Friday, January 1, 2010

Jython, pyPdf, reportlab experimentation & patches proposals

I am currently experimenting jython in order to do pdf files manipulations. I encountered several problems and I want to share some of the solutions (time to give back).

Intro, only pure python code and library are working on python and jython. All C related python packages aren't compatible. Jython allows python syntax on top of java VM. One great thing is that you can use java classes within python. Jython2.5.1 as been release last September.

1) manual pdf text modification
I thought it was simple to modify a pdf template to change a text but I was wrong. Even if you are able to re-encode new text and change length, you will hit walls. It is more complex then that (xref etc.). Most pdf lib provide encoding helper function but you will get hard time finding decoding one, as an example ascii85. After some time, I decided to try to make reportlab working with jython.

2) reportlab import error with jython
I tried to used reportlab, a powerful lib to create PDF, but it was generating this error when I was importing reportlab.pdfgen: java.lang.ClassFormatError: java.lang.ClassFormatError: Invalid method Code length 66566 in class file reportlab/pdfbase/_fontdata$py. According to this thread on warkmail, there was a simple solution but the patch wasn't working. You can find the working patch that I have created here and proposed to reportlab team.
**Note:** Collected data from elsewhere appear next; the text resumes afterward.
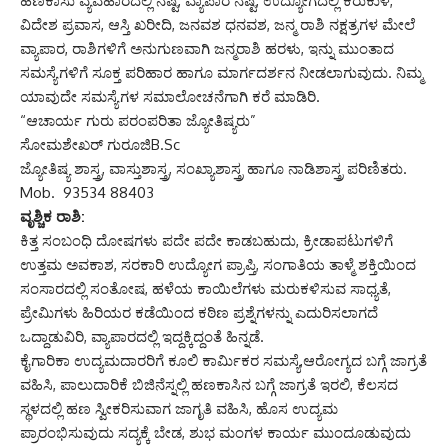
ಹಣಕಾಸು ವ್ಯವಹಾರದಲ್ಲಿ ನಷ್ಟ, ವ್ಯಾಪಾರ ನಷ್ಟ, ಉದ್ಯೋಗದಲ್ಲಿ ಕಿರುಕುಳ,
ವಿದೇಶ ಪ್ರವಾಸ, ಆಸ್ತಿ ಖರೀದಿ, ಜನವಶ ಧನವಶ, ಜನ್ಮ ರಾಶಿ ನಕ್ಷತ್ರಗಳ ಮೇಲೆ
ವ್ಯಾಪಾರ, ರಾಶಿಗಳಿಗೆ ಅನುಗುಣವಾಗಿ ಜನ್ಮರಾಶಿ ಹರಳು, ಇನ್ನು ಮುಂತಾದ
ಸಮಸ್ಯೆಗಳಿಗೆ ಸೂಕ್ತ ಪರಿಹಾರ ಹಾಗೂ ಮಾರ್ಗದರ್ಶನ ನೀಡಲಾಗುವುದು. ನಿಮ್ಮ
ಯಾವುದೇ ಸಮಸ್ಯೆಗಳ ಸಮಾಲೋಚನೆಗಾಗಿ ಕರೆ ಮಾಡಿರಿ.
“ಆಚಾರ್ಯ ಗುರು ಪರಂಪರಿತಾ ಜ್ಯೋತಿಷ್ಯರು”
ಸೋಮಶೇಖರ್ ಗುರೂಜಿB.Sc
ಜ್ಯೋತಿಷ್ಯ ಶಾಸ್ತ್ರ, ವಾಸ್ತುಶಾಸ್ತ್ರ, ಸಂಖ್ಯಾಶಾಸ್ತ್ರ ಹಾಗೂ ನಾಡಿಶಾಸ್ತ್ರ ಪರಿಣಿತರು.
Mob. 93534 88403
ವೃಶ್ಚಿಕ ರಾಶಿ:
ಕಿತ್ತ ಸಂಬಂಧಿ ದೋಷಗಳು ಪದೇ ಪದೇ ಕಾಡಬಹುದು, ಕ್ರೀಡಾಪಟುಗಳಿಗೆ
ಉತ್ತಮ ಅವಕಾಶ, ಸರಕಾರಿ ಉದ್ಯೋಗ ಪ್ರಾಪ್ತಿ, ಸಂಗಾತಿಯ ತಾಳ್ಮೆ ಶಕ್ತಿಯಿಂದ
ಸಂಸಾರದಲ್ಲಿ ಸಂತೋಷ, ಹಳೆಯ ಕಾಯಿಲೆಗಳು ಮರುಕಳಿಸುವ ಸಾಧ್ಯತೆ,
ಪ್ರೇಮಿಗಳು ಹಿರಿಯರ ಕಡೆಯಿಂದ ಕಠಿಣ ಪ್ರಶ್ನೆಗಳನ್ನು ಎದುರಿಸಲಾಗದೆ
ಒದ್ದಾಡುವಿರಿ, ವ್ಯಾಪಾರದಲ್ಲಿ ಇದ್ದಕ್ಕಿದ್ದಂತೆ ಹಿನ್ನಡೆ.
ಕೈಗಾರಿಕಾ ಉದ್ಯಮದಾರರಿಗೆ ಕೂಲಿ ಕಾರ್ಮಿಕರ ಸಮಸ್ಯೆ,ಆರೋಗ್ಯದ ಬಗ್ಗೆ ಜಾಗ್ರತೆ
ವಹಿಸಿ, ಪಾಲುದಾರಿಕೆ ಬಿಜಿನೆಸ್ನಲ್ಲಿ ಹಣಕಾಸಿನ ಬಗ್ಗೆ ಜಾಗ್ರತೆ ಇರಲಿ, ಕೆಲಸದ
ಸ್ಥಳದಲ್ಲಿ ಹಣ ಸ್ವೀಕರಿಸುವಾಗ ಜಾಗೃತಿ ವಹಿಸಿ, ಹೊಸ ಉದ್ಯಮ
ಪ್ರಾರಂಭಿಸುವುದು ಸದ್ಯಕ್ಕೆ ಬೇಡ, ಶುಭ ಮಂಗಳ ಕಾರ್ಯ ಮುಂದೂಡುವುದು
3) Saving pdf to memory instead of files
In order to do in memory pdf manipulations, I used the pure pyPdf python lib from Mathieu Fenniack. Basically, I tried to save a canvas in memory and couldn't figure it out why it wasn't working. Basically, I was doing outputStream.writelines(c._
doc.GetPDFData(c)). Unfortunately it doesn't work if you don't call c.showpage() before. I also realized that I could create a canvas directly with StringIO as filename argument because pdfdoc.PDFDocument.SaveToFile(...) check if fname as a write function. I have proposed a canvas api improvement you can find here to make it more friendly to use.

4) Simple comparison python/jython
I was wondering how much slower was jython compare to python. As you can see, it is slower and it degrades with some parameter size (ex: n pages). In this example, it also takes 4 to 6 times more memory.

5) Jython out of memory
If you get:
OutOfMemoryError: java.lang.OutOfMemoryError: GC overhead limit exceeded
use -J-Xmx1024m jython option to allow more memory heap size for the java netbeans.

4) Threading optimization
Jython doesn't suffer from the GIL problem. Look at this video to get more information about it "Mindblowing Python GIL". Basically jython can do real multi-threading. In my context, I could easily parallelize part of my code so I tried it by using the Theadpool of Christopher Arndt. Unfortunately, I still haven't been able to make is faster. pyPdf hasn't been designed to be used in a real threading environment (PdfFileReader can't be shared between threads) which introduce limitations.

5) pyPDF profiling
pyprof2calltree is an amazing tool for profiling as you can see in the figure. Guessing what needs optimization is a path we should never go because we are most of the time wrong and are wasting our time doing uncritical optimizations that make code unreadable. I saw a great presentation fromMike C. Fletcher on python profiler at pycon 2009. I might try to optimize readObject function of pyPdf.

It is amazing to see the tremendous effort people are putting to make python syntax available on each platform (java->jython; .Net->ironpython etc.) It is a sign of python great syntax.